一方で、この同意を撤回した場合、保存されている健康データが削除され、クラウド同期も利用できなくなるとしており、ユーザーの間で議論を呼びそうです。
健康データをAI開発に活用
海外メディアによると、Samsung Healthでは新たな同意画面の配信が始まっており、ユーザーが許可した健康データをAIの学習やモデル開発に利用することが通知されています。

Samsungのサポートページでは、収集・処理に同意した健康データについて、AIの学習やモデル構築に加え、人による確認作業も含めて利用すると説明しています。
これらのデータは、健康状態を分析するアルゴリズムやSamsung HealthのAI機能の改善に役立てられるとしています。
歩数や睡眠だけでなく診療記録も対象
AI学習に利用される対象データには、以下のような幅広い健康情報が含まれます。
- 歩数
- 睡眠データ
- 服薬情報
- 生理周期の記録
- 診療内容
- 検査結果
- 治療履歴などの健康記録
日常的な健康管理データだけでなく、医療機関に関する詳細な情報も対象となることから、プライバシーを重視するユーザーにとっては気になる変更となりそうです。
同意を撤回するとデータは削除
より大きな議論を呼んでいるのが、AI学習への同意を撤回した場合の対応です。
Samsung Healthの設定から同意を取り消そうとすると、Samsungアカウントとのデータ同期が停止されるだけでなく、保存済みの健康データも削除されることを知らせるメッセージが表示されます。

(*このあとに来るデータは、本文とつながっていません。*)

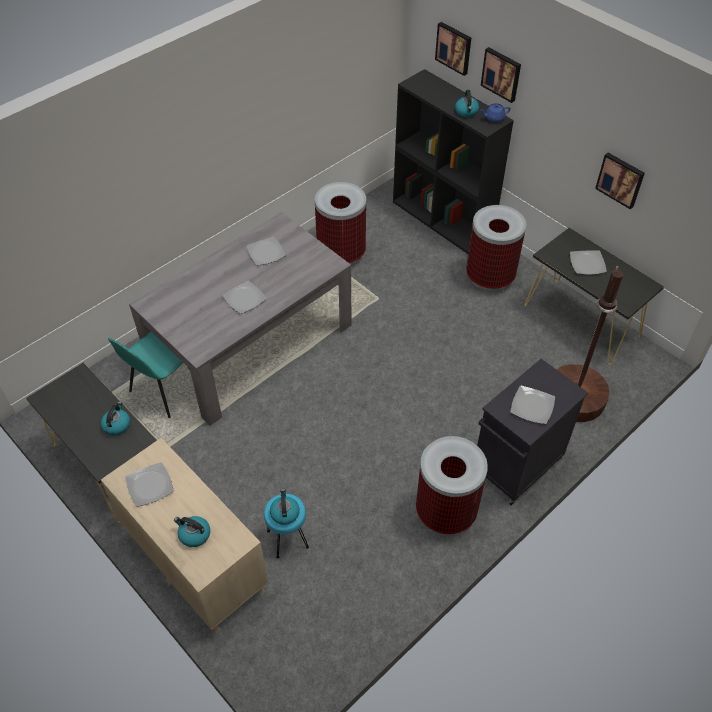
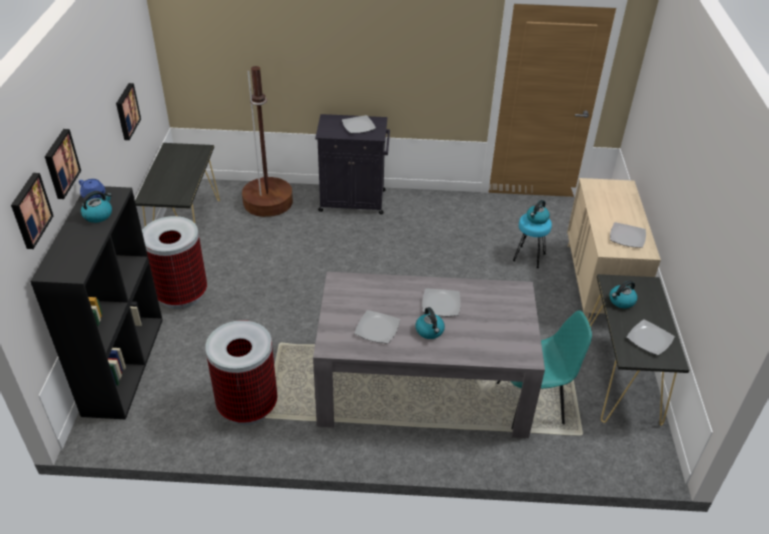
camera: 135 degrees left, 10 degrees down
(194, 535) = (616, 201): kettle -> kettle (430, 331)
(445, 512) = (422, 210): trash can -> none
(587, 263) = (173, 179): plate -> plate (650, 339)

Samsungもサポートページで、同意を撤回した場合はSamsungアカウントとの同期が利用できなくなり、法律によって保存が義務付けられている場合を除き、健康データは削除されると説明しています。保存義務があるデータについても、保存期間終了後に消去されるとしています。
AI機能強化の一方で賛否も
今回の変更は、Samsung Healthの大規模リニューアルやAI機能の拡充に合わせて実施されるものとみられます。また、Galaxy Watch 9シリーズの発表を控えたタイミングでもあり、今後はAIを活用した健康管理機能がさらに強化されることが予想されています。
一方で、AI学習への同意を拒否すると健康データの同期や保存が実質的に利用できなくなる仕様については、ユーザーに十分な選択肢があるのかという点で議論が広がる可能性があります。
今後、Samsungがデータの取り扱いや運用方針について、より詳しい説明を行うのかにも注目が集まりそうです。